**Try it:**
Among the entries beneath this sentence, how many lines include the word "Holbeck"? Only the number is wanted.

—————

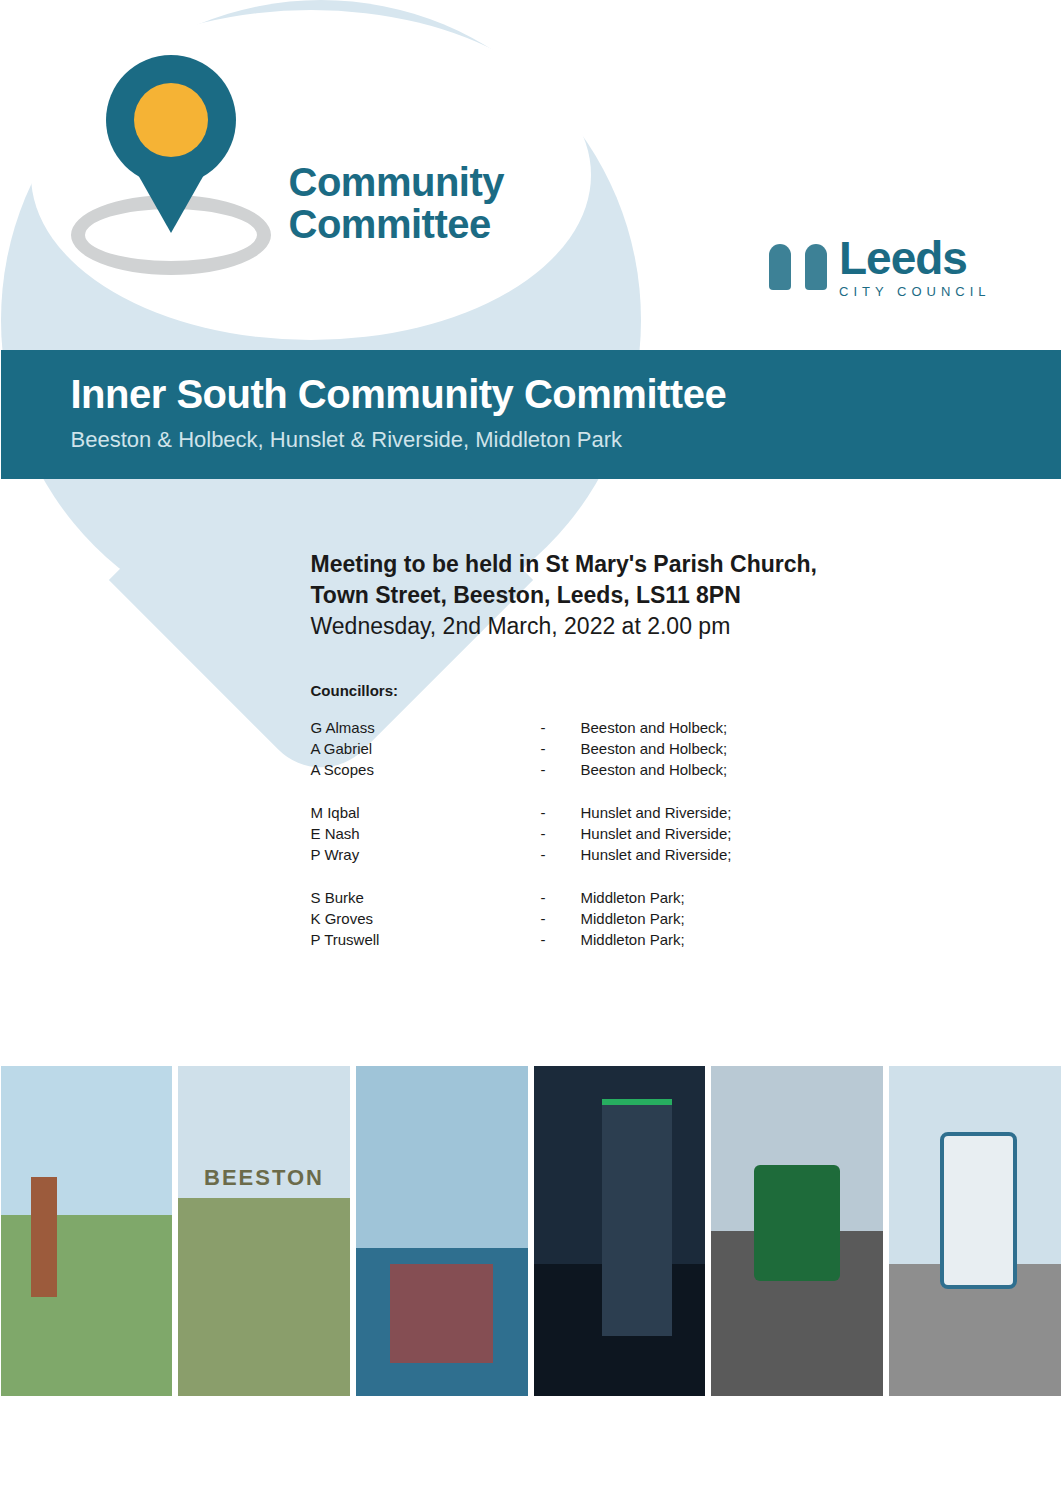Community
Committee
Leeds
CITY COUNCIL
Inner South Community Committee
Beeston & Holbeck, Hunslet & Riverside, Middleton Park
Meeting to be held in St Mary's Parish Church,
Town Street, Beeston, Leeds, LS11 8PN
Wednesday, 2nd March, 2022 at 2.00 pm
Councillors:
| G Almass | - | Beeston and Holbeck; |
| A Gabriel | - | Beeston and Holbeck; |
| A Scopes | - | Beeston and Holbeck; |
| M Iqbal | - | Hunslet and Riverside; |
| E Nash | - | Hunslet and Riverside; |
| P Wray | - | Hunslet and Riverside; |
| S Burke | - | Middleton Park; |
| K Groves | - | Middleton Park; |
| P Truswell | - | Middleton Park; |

—————

**Exercise solution:**
4